In this short article, we will answer the question “What are the 3 stages of iron deficiency” and show you how may food be used to treat iron deficiency.

Iron deficiency, which is characterized by a shortage of red blood cells in the blood and limits the amount of oxygen reaching the organs, commonly manifests as weakness, fatigue, and headaches. 

More than two billion people globally are affected by this, making it one of the major public health issues. Numerous factors contribute to this, including a lack of one or more vital nutrients. 

Therefore, it is crucial to constantly seek the advice of a specialist, who will suggest the best course of action for each case.

What are the 3 stages of iron deficiency?

According to theory, iron deficiency develops after three stages of gradual and growing iron shortage in the body. 

The first stage, iron depletion, has an impact on the deposits and is a time when they are more vulnerable to the marginal iron balance, which could eventually lead to a more severe deficiency with functional repercussions. 

Even though the concentration of haemoglobin is not decreased, the second stage of iron deficiency, known as iron-deficient erythropoiesis, is characterised by biochemical alterations.

These biochemical alterations reflect the insufficiency of iron for the normal generation of haemoglobin and other ferrous components. 

The body’s ability to operate is damaged during the third and final stage of iron deficiency anaemia, which is defined by a decline in haemoglobin levels.

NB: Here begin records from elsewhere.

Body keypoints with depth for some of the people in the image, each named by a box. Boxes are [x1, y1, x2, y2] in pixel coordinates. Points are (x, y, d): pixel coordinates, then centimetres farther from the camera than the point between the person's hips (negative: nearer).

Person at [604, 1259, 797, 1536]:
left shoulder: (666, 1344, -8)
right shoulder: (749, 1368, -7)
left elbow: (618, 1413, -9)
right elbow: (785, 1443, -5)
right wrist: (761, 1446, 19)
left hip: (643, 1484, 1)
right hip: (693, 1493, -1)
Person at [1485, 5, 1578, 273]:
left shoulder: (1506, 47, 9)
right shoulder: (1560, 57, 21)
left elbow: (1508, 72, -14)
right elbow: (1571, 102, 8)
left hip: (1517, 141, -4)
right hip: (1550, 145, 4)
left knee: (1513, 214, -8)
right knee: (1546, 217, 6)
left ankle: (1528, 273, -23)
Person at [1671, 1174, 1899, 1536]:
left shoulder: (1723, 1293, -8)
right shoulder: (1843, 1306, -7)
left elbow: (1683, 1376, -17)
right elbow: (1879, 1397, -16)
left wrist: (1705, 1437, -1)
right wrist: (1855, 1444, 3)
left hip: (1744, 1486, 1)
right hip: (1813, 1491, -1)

The more severe the decline, the greater the functional damage. 

In order to diagnose the iron nutritional status of individuals or communities, a number of haematological and biochemical indicators that represent the three stages of iron insufficiency can be utilised alone or in combination. 

None of them is sensitive enough or specific enough when utilised independently.

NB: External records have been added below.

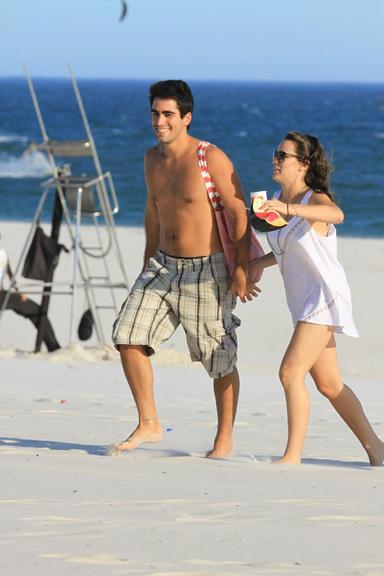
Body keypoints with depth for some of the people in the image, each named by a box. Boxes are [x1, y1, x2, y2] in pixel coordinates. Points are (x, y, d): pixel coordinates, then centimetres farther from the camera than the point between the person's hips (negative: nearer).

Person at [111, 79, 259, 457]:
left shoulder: (211, 158, -15)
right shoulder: (152, 159, 5)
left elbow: (239, 213, -14)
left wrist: (241, 269, -18)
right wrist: (148, 266, 23)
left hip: (207, 271, -6)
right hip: (163, 266, 6)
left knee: (220, 361, 3)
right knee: (128, 338, -6)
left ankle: (224, 440, 18)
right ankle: (149, 425, 4)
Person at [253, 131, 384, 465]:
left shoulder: (316, 199, -14)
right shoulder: (278, 200, 10)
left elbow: (336, 214, -40)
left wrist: (290, 209, -55)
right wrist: (258, 264, 10)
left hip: (325, 296, -9)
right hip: (303, 300, 9)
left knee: (291, 372, -18)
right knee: (329, 384, 14)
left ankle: (293, 456, -14)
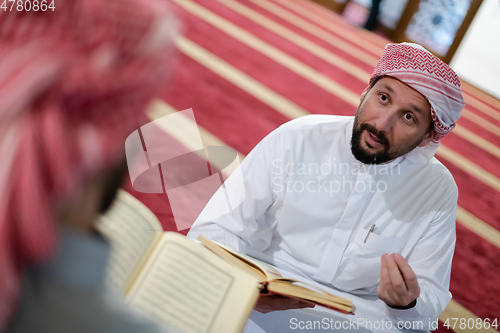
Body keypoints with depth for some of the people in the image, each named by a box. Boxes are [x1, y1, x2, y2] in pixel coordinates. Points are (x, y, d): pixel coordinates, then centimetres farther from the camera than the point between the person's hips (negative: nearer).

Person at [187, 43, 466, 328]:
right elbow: (215, 230, -8)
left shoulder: (439, 192, -4)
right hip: (253, 307, -3)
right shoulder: (295, 141, -9)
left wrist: (407, 305, -22)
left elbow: (432, 298, 1)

How may food be used to treat iron deficiency?

Put it on the menu:


All meats contain iron, but red meat has a higher concentration than other meats. However, since eating red meat frequently is unhealthy due to cholesterol and even cancer, it’s also important to diversify your protein sources by consuming chicken or fish. 

100 g is advised per meal (or a palm-sized steak). 

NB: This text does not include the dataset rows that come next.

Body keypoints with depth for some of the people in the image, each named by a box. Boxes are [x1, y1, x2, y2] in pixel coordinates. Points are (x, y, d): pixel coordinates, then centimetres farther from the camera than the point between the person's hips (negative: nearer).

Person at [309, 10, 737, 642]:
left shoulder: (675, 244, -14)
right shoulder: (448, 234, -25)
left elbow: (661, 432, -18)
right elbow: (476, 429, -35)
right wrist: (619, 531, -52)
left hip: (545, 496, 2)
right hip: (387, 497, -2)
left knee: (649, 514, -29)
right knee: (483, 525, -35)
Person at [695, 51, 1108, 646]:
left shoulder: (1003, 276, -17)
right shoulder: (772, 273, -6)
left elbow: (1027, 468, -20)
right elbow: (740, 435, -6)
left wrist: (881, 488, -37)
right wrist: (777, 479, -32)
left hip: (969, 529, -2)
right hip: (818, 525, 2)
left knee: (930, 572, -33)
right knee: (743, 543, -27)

A modest amount is sufficient to boost the levels of haemoglobin in the blood due to its high iron concentration. Just be sure it’s a brand-new, high-quality item. 

Due to its high cholesterol content, it should only be used as a substitute for red meat once a week at most. Per meal, consume up to 100g, or three tablespoons if it has been crushed or shredded.


Due to its high iron content, this is one of the greatest foods (of plant origin) to combat anaemia. It also contains vitamin A, folic acid, and vitamin B12, all of which prevent the production of red blood cells. 

Other dark green vegetables that are also good sources of iron in vegetables are broccoli and escarole. 


Many people think it is the best substance for preventing iron anaemia since it resembles blood in colour, although it contains less of the mineral. 

It does, however, guarantee a sufficient intake of folic acid, which, along with vitamin B12, aids in the production of red blood cells.

Citrus fruits 

They are abundant in vitamin C, which is crucial for improving the absorption of iron. The advice is to consume lemon juice throughout the main course or dessert, such as an orange, kiwi, strawberry, or guava. 

Another way to get this vitamin C supply is to squeeze a lemon over the meat just before eating it.

Tomatoes have a lot of beta-carotene, vitamin E, and fibre, all of which are excellent for general health, in addition to vitamin C, which is necessary for the absorption of iron from diet. 

To guarantee the best possible iron absorption, it is advised to consume at least one raw tomato each day.

Beans and chickpeas

For vegans, beans and chickpeas are excellent sources of iron. Additionally, because they include folic acid and vitamin C, they are choices to raise haemoglobin levels.


In this short article, we have answered the question “What are the 3 stages of iron deficiency” and showed you how may food be used to treat iron deficiency.